Il y a des secrets inavouables enfouis au plus profond de soi. On se ment, on ment à ses proches, on se réinvente. Il y a des défauts qui refont surface malgré nous, on aurait préféré que notre conjoint ne les voit jamais. Il y a des passions inavouables, des jeux mystérieux qui titillent notre curiosité mais on ne dit rien.
Je porte le poids de tout cela. Je suis intimement animée par une pulsion peu répandue chez l'être humain. Je n'en parle pas, je cache ma vérité au monde mais plus le temps passe plus il m'est difficile de me contenir.
Nous sommes le 20 septembre, il est 19h30 et il fait frais dehors. La chaleur écrasante s'en est allée pour quelques jours laissant une France suffocante se remettre des ses émotions estivales. Le mercure baisse et pourtant ça sent encore les vacances paraît-il.
Il ne m'en faut pas plus, moins de dix degrés annoncés, je suis déjà en train d'enfiler mon fameux « legging d'intérieur ».
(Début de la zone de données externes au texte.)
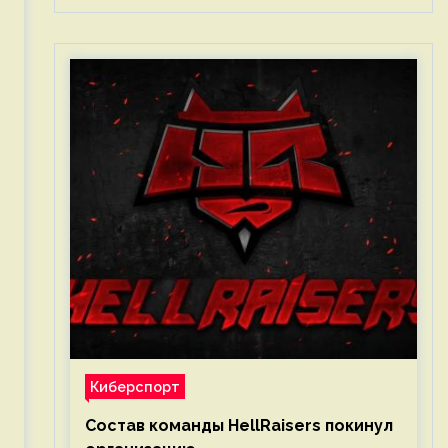
Киберспорт
Состав команды HellRaisers покинул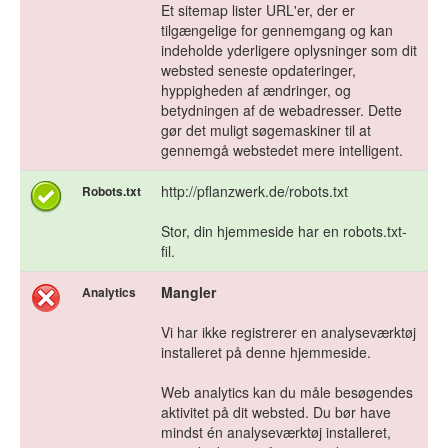
Et sitemap lister URL'er, der er
tilgængelige for gennemgang og kan
indeholde yderligere oplysninger som dit
websted seneste opdateringer,
hyppigheden af ændringer, og
betydningen af de webadresser. Dette
gør det muligt søgemaskiner til at
gennemgå webstedet mere intelligent.
http://pflanzwerk.de/robots.txt
Robots.txt
Stor, din hjemmeside har en robots.txt-
fil.
Mangler
Analytics
Vi har ikke registrerer en analyseværktøj
installeret på denne hjemmeside.
Web analytics kan du måle besøgendes
aktivitet på dit websted. Du bør have
mindst én analyseværktøj installeret,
Je range sans aucun regret les shorts et les robes légères. Excitée, euphorique, je déterre avec frénésie les trésors hivernaux de mon dressing. Le jogging ample en mailles, le pantalon legging de ski avec de la polaire à l'intérieur (cœur avec les doigts) le sweat molletonné à capuche. Les vêtements épais sont jetés avec frénésie dans le salon, ils retombent sur la table, les chaises, le canapé. Et moi je continue. Vient un moment suspendu dans le temps, un moment de volupté que seuls les initiés peuvent comprendre : les retrouvailles avec la polaire. Vêtement du démon il y a encore un an, elle est devenue mon amie, ma go sûre, mon alliée contre le froid, ma réponse franche à l'hiver. Je retombe avec émotion sur ma première polaire ( voir mon article si bien nommé La polaire ) mon regard se détourne, j'en ai trouvé une très jolie cet été, mes yeux ne jurent que par elle. Une larme coule, mes mains s'en saisissent, la matière épaisse sous mes doigts, le moelleux m'apaise.
Je redresse le nez vers la fenêtre, un rayon de soleil entre dans le salon comme s'il voulait nous réconforter, nous affirmer qu'il était toujours là et qu'il ne fallait pas s'inquiéter, l'été allait perdurer. Il commence à faire plus chaud dans le salon. Je regarde notre station météo (terme ringard inutilisé depuis 2004) et je vois les degrés Celsius augmenter. Damnation, non !
Je fais partie de cette race qui aime l'automne.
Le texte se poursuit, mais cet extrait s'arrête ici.